Intussen vecht Oekraïne door
Terwijl de aandacht van de wereld vooral is gericht op het naderende Israëlische offensief tegen de Palestijnse organisatie Hamas in de Gazastrook (niet groter dan twee Texels of iets kleiner dan Luxemburg) vechten het Rusland van president-dictator Poetin tegen het democratische Oekraïne door.
Vijftien maanden na de Russische inval vrezen de Oekraïners vooral dat de aandacht nog meer verflauwt voor hùn oorlog, voor hùn strijd voor vrijheid en democratie. En dat met het naderen van de winter Rusland daarvan kan profiteren.
Zover is het nog niet. Rusland blijft in het defensief ondanks de bloedige tegenstoten. Wel is het de Oekraïne na zes maanden tegenoffensief duidelijk geworden dat een herhaling van 2022 er niet in zit. Toen liep de Russische aanval vast. Werden de strijdkrachten teruggedrongen.
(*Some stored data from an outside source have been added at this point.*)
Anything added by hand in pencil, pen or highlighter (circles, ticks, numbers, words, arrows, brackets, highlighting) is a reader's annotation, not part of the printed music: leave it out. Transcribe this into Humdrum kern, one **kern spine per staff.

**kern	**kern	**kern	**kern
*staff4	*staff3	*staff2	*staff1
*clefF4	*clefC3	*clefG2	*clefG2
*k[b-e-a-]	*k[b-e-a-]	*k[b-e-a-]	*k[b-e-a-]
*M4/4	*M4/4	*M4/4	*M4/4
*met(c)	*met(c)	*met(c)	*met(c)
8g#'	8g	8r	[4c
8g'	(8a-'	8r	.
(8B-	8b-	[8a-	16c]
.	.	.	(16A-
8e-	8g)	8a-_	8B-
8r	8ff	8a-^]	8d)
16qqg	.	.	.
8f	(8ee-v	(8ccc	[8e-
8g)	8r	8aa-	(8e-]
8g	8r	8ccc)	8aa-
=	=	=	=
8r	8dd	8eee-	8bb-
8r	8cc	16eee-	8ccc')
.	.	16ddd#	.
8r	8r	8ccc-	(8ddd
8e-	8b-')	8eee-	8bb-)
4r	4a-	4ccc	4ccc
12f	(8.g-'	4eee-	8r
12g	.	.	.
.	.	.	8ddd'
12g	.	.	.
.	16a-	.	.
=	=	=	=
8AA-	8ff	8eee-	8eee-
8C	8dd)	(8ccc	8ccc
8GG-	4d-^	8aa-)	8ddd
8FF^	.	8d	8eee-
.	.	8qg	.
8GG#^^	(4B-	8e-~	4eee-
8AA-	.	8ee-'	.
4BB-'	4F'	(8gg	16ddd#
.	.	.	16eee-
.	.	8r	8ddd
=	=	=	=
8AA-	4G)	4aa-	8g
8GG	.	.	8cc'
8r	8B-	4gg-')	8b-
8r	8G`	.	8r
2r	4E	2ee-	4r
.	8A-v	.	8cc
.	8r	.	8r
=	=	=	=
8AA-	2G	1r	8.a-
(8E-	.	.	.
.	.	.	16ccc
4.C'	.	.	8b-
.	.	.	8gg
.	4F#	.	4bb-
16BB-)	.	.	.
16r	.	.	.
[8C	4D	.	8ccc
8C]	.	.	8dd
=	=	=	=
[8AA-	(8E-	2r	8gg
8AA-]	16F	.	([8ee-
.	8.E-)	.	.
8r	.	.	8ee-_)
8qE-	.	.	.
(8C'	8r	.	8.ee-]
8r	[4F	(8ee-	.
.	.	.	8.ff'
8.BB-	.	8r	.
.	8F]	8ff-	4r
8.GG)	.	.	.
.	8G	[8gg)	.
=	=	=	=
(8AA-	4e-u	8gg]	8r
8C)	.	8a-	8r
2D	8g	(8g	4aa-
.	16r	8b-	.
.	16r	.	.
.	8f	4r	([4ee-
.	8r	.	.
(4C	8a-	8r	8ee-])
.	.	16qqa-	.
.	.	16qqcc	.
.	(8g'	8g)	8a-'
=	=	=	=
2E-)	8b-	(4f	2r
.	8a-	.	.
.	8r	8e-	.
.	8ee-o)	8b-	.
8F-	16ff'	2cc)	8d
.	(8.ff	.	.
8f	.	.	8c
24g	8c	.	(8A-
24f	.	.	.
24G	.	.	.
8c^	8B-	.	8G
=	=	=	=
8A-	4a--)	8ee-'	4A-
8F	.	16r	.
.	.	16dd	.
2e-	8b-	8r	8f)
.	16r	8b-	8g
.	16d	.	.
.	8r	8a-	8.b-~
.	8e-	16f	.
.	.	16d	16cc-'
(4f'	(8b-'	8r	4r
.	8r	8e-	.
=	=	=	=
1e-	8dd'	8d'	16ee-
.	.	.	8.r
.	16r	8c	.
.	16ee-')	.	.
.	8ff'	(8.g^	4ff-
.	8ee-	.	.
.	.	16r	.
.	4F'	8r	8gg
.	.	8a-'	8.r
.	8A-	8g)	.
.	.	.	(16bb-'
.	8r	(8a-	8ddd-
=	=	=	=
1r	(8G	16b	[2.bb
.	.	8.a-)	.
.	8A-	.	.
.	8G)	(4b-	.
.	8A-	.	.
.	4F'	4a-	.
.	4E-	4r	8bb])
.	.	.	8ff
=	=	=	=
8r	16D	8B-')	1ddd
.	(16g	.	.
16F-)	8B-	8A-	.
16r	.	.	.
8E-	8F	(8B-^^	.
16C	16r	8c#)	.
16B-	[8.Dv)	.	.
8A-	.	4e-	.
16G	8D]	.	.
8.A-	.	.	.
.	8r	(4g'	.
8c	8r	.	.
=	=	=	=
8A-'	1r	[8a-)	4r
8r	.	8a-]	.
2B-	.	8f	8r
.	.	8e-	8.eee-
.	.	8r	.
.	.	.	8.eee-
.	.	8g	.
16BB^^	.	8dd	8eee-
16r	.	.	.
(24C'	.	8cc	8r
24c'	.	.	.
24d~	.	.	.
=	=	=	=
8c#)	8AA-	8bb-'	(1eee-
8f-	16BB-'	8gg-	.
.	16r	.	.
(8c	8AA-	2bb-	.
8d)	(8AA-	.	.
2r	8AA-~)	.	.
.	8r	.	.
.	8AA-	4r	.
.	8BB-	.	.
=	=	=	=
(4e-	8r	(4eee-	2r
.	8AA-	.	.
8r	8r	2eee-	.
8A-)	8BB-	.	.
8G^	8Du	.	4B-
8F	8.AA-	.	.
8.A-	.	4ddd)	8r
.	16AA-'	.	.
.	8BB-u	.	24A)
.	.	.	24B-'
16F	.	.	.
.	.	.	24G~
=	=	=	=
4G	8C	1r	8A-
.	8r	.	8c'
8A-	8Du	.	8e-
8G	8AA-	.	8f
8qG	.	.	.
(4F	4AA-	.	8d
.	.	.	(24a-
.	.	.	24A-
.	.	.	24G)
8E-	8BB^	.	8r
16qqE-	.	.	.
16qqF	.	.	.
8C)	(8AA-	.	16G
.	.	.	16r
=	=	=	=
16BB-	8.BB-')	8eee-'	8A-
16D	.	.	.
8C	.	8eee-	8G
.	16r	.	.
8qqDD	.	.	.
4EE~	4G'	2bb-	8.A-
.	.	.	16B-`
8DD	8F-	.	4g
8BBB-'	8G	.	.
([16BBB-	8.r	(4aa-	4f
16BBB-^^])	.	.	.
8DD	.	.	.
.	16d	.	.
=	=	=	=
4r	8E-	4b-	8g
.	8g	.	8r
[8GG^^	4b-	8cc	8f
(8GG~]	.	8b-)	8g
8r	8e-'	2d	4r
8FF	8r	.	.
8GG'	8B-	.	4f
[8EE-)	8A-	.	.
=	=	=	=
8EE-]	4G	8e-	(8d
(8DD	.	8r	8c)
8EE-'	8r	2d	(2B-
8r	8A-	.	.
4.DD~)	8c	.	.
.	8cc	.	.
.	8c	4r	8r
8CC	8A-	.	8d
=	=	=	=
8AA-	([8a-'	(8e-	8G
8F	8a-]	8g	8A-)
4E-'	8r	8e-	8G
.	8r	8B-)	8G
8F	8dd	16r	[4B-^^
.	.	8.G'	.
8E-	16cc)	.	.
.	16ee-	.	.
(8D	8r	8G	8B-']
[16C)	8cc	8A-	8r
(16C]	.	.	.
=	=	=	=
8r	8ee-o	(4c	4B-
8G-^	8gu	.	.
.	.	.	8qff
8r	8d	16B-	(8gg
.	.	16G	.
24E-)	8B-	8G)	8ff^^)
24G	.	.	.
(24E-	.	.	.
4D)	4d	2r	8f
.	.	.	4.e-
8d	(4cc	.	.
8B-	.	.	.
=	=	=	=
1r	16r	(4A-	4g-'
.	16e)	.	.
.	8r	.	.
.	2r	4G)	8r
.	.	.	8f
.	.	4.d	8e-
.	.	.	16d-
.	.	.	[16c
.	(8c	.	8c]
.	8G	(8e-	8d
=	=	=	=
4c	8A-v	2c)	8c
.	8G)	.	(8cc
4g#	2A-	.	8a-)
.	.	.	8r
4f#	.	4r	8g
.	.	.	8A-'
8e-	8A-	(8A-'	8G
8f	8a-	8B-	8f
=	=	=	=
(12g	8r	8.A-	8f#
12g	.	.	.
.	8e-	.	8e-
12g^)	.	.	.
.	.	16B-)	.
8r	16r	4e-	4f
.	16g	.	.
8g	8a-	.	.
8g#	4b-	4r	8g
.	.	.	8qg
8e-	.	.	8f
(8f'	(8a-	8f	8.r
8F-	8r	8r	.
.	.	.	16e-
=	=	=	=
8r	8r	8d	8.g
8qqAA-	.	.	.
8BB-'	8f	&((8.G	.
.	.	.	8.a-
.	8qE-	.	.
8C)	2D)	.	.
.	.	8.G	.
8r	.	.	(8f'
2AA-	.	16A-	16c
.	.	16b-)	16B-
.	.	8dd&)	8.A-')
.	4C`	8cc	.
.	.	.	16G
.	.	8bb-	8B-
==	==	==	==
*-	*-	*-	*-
Bovendien heroverde Oekraïne grote steden als Charkov in het noorden en Cherson in het zuiden.
Maar het grote doel, de bevrijding van al het grondgebied, is nog ver weg. De belangrijke Donbasregio en het schiereiland De Krim zijn nog vast in Russische handen.
Meter voor meter, komen de Oekraïense strijders vooruit, ten koste van honderden, duizenden jonge mensen die hun leven voor het land geven. Strategische doelen worden onder vuur genomen. Een grote doorbraak willen zij forceren. Koste wat kost.
Helaas, voor Oekraïne is Rusland ditmaal beter voorbereid. Mijnenvelden zijn schier onneembare obstakels. Ook is het land niet te beroerd om raketten en drônes op dichtbevolkte gebieden te richten. Om de infrastructuur te vernietigen. De economie plat te leggen. Om angst aan te jagen. Om het vertrouwen van de vijand te ondermijnen.
Ongetwijfeld ziet Poetin een extra kans nu de aandacht van Oekraïnes bondgenoot de Verenigde Staten is afgeleid. Immers, ook Israël verdient zijn steun. Veel hoeft er niet te gebeuren om meegesleept te worden in een grotere oorlog. Hoe mooi zou dat niet zijn?